What’s a little frightening is that this theory shows some promise, as the Higgs boson particle seems to indicate that we are currently living in a false vacuum universe. So, technically, it could all end at literally any second, but it is very unlikely. Various other studies appear to simply disprove the theory. And even if it could happen, the life cycle for a false vacuum universe is far longer than the 14-billion-years ours has so far afforded us. So, the potentially unimaginable disaster isn’t due for a long, long time.

Theory number three sounds like a breakfast cereal, but it’s quite a bit more complex; The Big Crunch. Often explained as a reverse Big Bang, it too builds on how dark energy has expanded the universe. However, advocates for this theory believe the growth will one day slow and stop. If and when this happens, gravity beats dark energy to become the dominant force in the universe and everything begins to collapse in on itself – retracting into the mother of all meeting points, the singularity. Along the way, there’d be huge collisions of stars, planets and all forms of matter, as they merge into black holes, which merge into themselves, until everything has returned to a single, immeasurably dense point – as in, before the Big Bang.

And, as if that wasn’t all cool enough already, Big Bounce theorists have suggested that we could then see a new Big Bang, wherein all the forms of matter collapsed into the singularity are burped back out, ready to begin a new cycle of creation. All of that said, however, as it’s not believed that the relationship between dark energy and gravity will ever change, the Big Crunch and Bounce hypotheses are still shrouded in severe scepticism. It’s just not that likely.

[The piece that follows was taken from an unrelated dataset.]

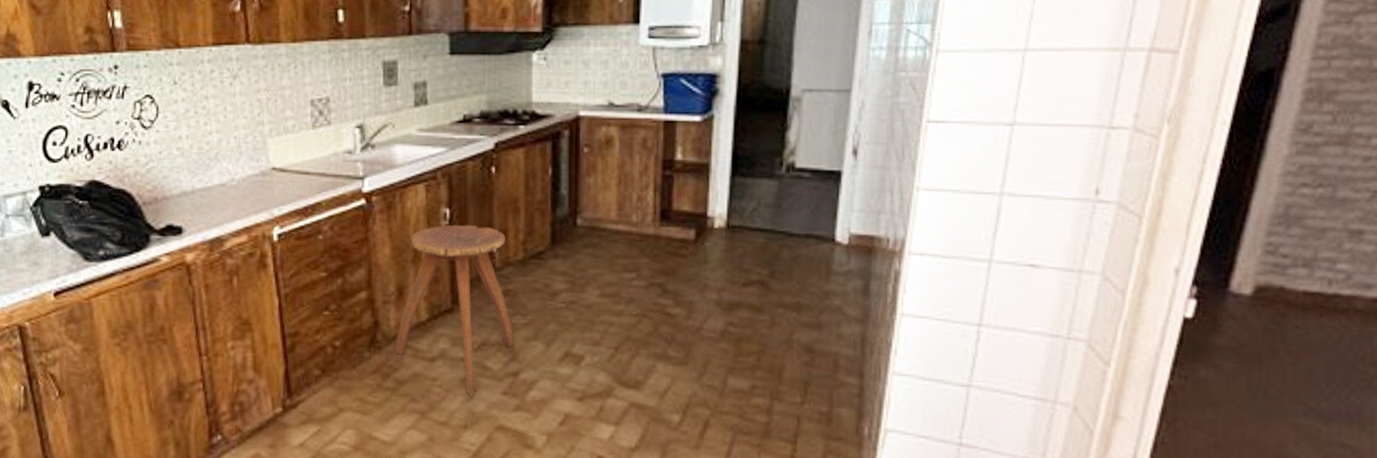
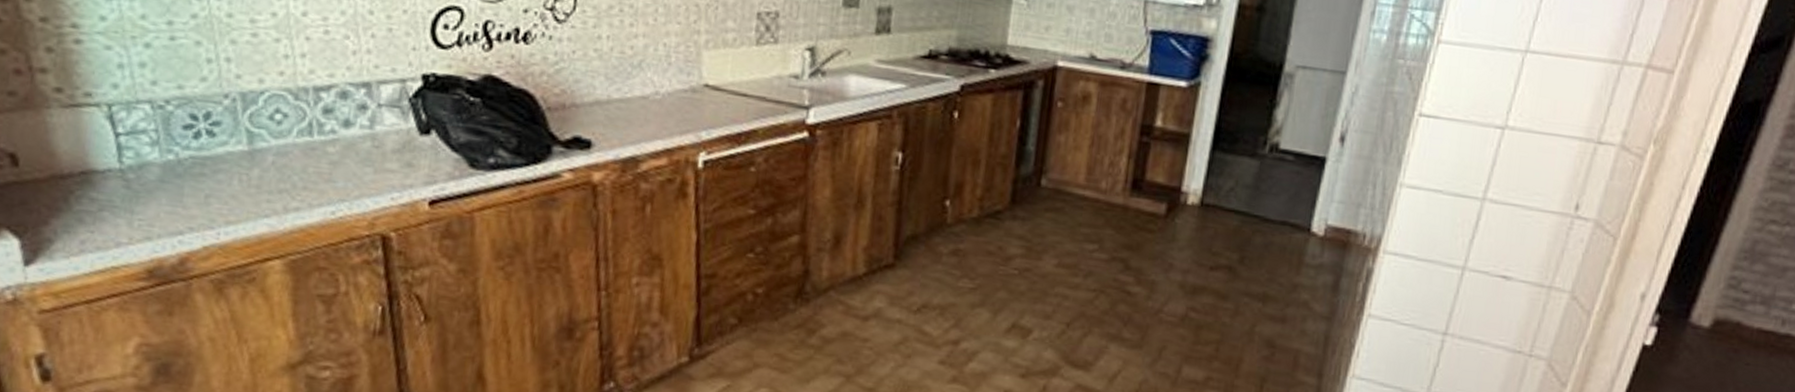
stool: present [395,224,513,396] -> none [825,170,961,363]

On the other hand, the accelerating expansion could result in another form of universe extinction – the Big Rip. As its title suggests, this idea is the polar opposite of the Big Crunch, arguing that dark energy will ultimately rip apart the fabric of spacetime itself. According to the theory, dark energy will eventually cause everything to expand at such a dangerous rate that galaxies, stars, planets, black holes, atoms, subatomic particles, and every other comprehensible thing would be completely torn apart. Think of it like breaking off a piece of sticky toffee or chewy candy. Your hands are dark energy, and the candy is spacetime. Eventually, the force of your hands will overcome the force of gravity keeping the candy together, so it splits apart. Dark energy is strong stuff and may in fact be strong enough to first splinter and then disintegrate all we’ve ever known.

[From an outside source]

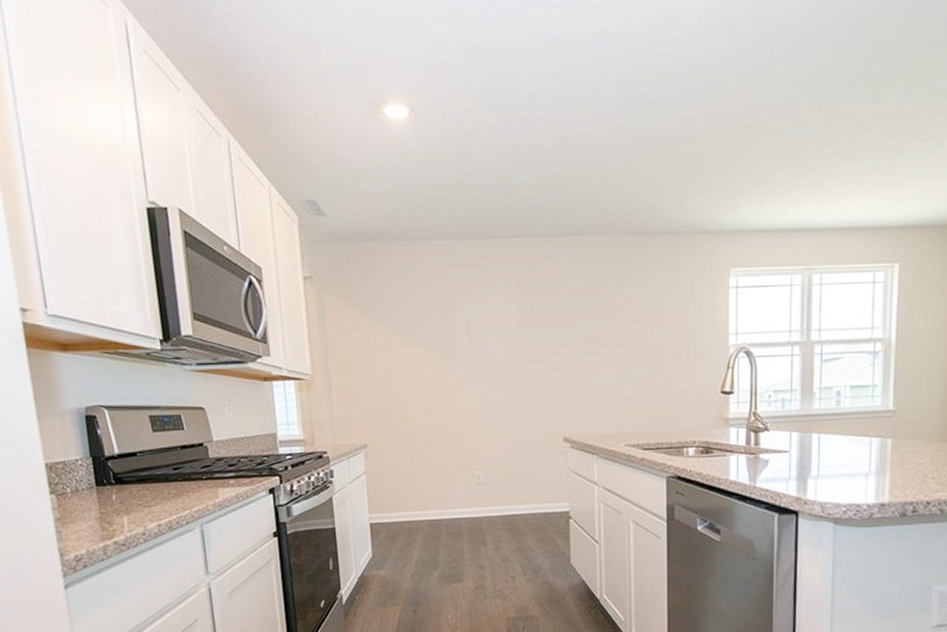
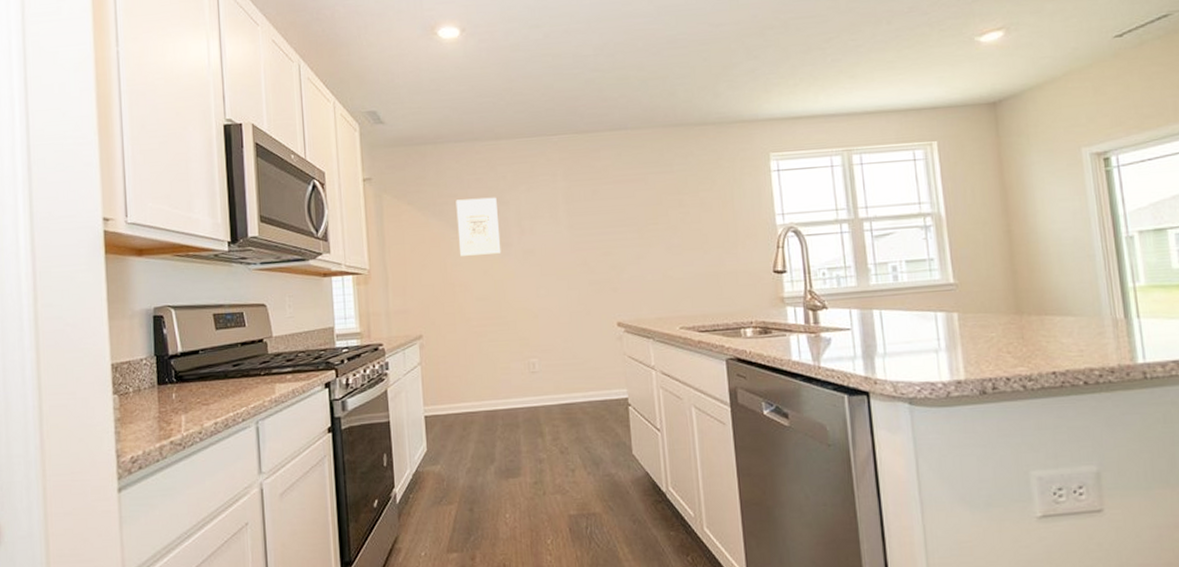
wall art: none [402,303,449,365] -> present [456,197,501,256]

While this may sound like a solid – if scary – possibility, the limitless expansion of the universe will most likely result in another more realistic outcome – the Big Freeze. According to this final theory, the universe will one day grow so large – and all matter will be spread so thin – that temperatures will reach absolute zero and the universe as we know it would cease to function. While the stars wouldn’t disappear especially quickly – and so the 100 trillion-year mark from earlier could theoretically be reached - the supply of gas necessary for star formation would be spread too far apart to properly coalesce into anything.

Eventually, even the existing stars would run out of energy, resulting in their destruction, too. So, with old stars stripped of energy and new stars failing to form, the universe will grow steadily darker and colder – with even the black holes eventually disappearing, and space transforming into a dark, freezing, empty, and energy-less void. And without energy, nothing can exist. Of all the theories, there’s a general belief that this is the most likely outcome for our universe.

But it is still just a theory, and we still don’t know how, when or why the universe will conclude. It could be that dark energy deviates, and destroys all before it. Perhaps we’ll all eventually be incinerated by a massive bubble of true vacuum. The universe could one day shrink back into itself, and while it’s at it, even reproduce another cosmos creation that’ll live for billions of years more. Failing that, spacetime itself may be stretched to the point of tearing and total ruin, or the universe’s energy supply could simply run out, triggering endless darkness. But, apart from all of the above, the future’s bright – and the universe isn’t going anywhere today, tomorrow or for a few million more years yet!